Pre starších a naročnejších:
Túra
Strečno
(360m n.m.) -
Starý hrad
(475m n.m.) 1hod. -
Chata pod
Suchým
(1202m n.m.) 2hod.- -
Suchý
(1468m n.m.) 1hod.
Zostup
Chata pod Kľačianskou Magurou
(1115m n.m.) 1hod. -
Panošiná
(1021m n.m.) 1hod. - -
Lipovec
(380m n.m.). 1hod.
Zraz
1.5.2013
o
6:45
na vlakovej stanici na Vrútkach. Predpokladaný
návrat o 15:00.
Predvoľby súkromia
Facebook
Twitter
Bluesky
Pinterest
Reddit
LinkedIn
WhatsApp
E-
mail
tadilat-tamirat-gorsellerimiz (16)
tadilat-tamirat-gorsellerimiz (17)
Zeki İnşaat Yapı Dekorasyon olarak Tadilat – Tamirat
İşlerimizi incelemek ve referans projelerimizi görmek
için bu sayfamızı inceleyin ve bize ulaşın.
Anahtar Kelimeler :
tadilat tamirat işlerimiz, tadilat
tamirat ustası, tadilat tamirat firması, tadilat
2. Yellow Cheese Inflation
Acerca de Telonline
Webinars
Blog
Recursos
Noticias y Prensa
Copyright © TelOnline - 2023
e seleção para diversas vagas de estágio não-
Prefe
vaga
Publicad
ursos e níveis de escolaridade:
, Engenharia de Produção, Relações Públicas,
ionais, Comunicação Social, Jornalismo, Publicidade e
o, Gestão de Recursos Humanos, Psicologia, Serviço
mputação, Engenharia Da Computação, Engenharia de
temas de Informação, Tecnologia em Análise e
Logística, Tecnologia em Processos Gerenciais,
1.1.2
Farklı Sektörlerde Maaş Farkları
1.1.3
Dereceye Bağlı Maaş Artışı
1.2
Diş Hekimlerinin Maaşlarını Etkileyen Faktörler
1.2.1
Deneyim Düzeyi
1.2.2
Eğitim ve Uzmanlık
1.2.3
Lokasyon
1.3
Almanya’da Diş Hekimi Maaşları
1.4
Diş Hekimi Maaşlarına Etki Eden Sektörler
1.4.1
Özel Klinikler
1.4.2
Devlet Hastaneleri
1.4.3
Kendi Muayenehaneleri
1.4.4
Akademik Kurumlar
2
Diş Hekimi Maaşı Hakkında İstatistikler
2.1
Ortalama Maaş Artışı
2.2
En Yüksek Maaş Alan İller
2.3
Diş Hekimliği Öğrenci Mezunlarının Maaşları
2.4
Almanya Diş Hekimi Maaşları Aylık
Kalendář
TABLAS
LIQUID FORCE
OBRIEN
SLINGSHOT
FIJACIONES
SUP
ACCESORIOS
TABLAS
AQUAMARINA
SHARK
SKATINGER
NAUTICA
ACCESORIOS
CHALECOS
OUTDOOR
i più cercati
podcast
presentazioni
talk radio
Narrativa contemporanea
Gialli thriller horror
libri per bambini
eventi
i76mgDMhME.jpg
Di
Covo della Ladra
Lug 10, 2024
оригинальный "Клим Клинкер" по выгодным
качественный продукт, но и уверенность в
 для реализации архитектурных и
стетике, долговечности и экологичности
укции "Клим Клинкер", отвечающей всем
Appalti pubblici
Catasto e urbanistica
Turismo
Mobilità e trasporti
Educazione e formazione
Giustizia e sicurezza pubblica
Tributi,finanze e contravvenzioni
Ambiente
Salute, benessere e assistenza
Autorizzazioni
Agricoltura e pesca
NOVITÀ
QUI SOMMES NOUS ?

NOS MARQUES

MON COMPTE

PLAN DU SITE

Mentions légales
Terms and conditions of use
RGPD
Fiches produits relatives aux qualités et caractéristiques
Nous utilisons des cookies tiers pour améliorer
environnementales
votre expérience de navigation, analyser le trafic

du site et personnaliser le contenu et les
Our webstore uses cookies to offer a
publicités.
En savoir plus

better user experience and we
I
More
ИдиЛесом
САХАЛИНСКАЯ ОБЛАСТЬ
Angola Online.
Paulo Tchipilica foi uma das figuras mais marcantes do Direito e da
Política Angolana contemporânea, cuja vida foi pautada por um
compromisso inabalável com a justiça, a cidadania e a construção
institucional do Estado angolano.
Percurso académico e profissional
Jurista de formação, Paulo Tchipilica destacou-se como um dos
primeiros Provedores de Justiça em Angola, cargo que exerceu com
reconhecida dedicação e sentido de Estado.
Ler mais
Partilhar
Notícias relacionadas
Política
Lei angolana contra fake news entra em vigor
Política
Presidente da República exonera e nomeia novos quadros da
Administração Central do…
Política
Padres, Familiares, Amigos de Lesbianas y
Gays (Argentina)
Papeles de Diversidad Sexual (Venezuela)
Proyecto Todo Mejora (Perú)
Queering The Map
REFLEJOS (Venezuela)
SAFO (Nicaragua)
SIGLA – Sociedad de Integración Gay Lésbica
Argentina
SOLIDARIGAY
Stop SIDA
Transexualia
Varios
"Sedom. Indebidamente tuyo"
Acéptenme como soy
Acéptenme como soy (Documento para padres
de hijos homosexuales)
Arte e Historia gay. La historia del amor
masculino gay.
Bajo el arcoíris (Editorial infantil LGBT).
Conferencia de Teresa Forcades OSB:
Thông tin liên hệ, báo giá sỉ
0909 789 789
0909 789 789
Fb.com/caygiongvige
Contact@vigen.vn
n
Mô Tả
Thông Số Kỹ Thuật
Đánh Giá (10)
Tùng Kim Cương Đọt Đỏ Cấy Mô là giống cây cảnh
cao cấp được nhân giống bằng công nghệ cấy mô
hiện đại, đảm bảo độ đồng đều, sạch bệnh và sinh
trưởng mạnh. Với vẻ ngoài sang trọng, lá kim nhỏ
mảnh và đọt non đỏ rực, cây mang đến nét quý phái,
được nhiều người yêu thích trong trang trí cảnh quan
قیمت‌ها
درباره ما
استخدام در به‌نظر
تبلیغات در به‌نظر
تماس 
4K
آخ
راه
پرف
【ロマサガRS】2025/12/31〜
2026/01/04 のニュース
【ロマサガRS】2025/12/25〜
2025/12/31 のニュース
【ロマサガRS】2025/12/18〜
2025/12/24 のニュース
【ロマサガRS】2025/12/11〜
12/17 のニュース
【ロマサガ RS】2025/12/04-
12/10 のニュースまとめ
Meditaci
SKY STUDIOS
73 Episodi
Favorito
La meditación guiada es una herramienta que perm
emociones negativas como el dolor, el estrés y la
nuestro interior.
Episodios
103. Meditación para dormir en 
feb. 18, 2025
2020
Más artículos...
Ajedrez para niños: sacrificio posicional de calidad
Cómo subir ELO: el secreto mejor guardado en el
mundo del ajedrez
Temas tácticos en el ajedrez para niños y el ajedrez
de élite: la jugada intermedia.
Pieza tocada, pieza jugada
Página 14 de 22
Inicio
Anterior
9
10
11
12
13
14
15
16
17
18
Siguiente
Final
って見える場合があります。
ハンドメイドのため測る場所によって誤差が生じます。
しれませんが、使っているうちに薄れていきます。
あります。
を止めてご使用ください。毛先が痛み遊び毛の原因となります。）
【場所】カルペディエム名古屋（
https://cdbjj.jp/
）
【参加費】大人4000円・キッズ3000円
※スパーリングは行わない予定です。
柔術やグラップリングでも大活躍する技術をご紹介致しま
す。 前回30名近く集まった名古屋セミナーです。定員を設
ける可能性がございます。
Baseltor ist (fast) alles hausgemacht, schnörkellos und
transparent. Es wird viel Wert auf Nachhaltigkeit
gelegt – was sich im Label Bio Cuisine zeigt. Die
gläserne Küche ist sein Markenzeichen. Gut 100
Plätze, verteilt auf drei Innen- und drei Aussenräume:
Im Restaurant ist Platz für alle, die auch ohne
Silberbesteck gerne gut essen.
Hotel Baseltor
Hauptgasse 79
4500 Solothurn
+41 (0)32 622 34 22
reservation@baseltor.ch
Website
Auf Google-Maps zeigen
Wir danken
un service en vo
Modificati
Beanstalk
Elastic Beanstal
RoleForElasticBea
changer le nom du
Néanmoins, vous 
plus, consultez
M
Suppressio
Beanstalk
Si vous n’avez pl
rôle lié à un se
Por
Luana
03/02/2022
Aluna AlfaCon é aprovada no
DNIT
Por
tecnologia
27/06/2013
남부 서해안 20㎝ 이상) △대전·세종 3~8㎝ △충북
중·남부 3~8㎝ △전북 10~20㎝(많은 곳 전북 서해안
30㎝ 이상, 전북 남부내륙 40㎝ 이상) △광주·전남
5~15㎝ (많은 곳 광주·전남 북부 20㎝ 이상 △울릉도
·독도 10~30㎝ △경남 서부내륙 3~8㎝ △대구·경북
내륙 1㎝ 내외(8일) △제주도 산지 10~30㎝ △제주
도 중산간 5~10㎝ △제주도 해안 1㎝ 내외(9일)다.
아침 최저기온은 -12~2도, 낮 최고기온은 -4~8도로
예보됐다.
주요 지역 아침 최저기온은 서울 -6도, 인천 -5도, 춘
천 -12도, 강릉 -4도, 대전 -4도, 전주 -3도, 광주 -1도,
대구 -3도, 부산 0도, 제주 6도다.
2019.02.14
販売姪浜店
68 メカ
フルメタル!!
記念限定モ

### Action item:
Within the material above, output exactly the lines from the one with "Diş Hekimlerinin Maaşlarını" through the one with "Lug 10, 2024", end lines included, and nothing besides.

### Exercise output:
Diş Hekimlerinin Maaşlarını Etkileyen Faktörler
1.2.1
Deneyim Düzeyi
1.2.2
Eğitim ve Uzmanlık
1.2.3
Lokasyon
1.3
Almanya’da Diş Hekimi Maaşları
1.4
Diş Hekimi Maaşlarına Etki Eden Sektörler
1.4.1
Özel Klinikler
1.4.2
Devlet Hastaneleri
1.4.3
Kendi Muayenehaneleri
1.4.4
Akademik Kurumlar
2
Diş Hekimi Maaşı Hakkında İstatistikler
2.1
Ortalama Maaş Artışı
2.2
En Yüksek Maaş Alan İller
2.3
Diş Hekimliği Öğrenci Mezunlarının Maaşları
2.4
Almanya Diş Hekimi Maaşları Aylık
Kalendář
TABLAS
LIQUID FORCE
OBRIEN
SLINGSHOT
FIJACIONES
SUP
ACCESORIOS
TABLAS
AQUAMARINA
SHARK
SKATINGER
NAUTICA
ACCESORIOS
CHALECOS
OUTDOOR
i più cercati
podcast
presentazioni
talk radio
Narrativa contemporanea
Gialli thriller horror
libri per bambini
eventi
i76mgDMhME.jpg
Di
Covo della Ladra
Lug 10, 2024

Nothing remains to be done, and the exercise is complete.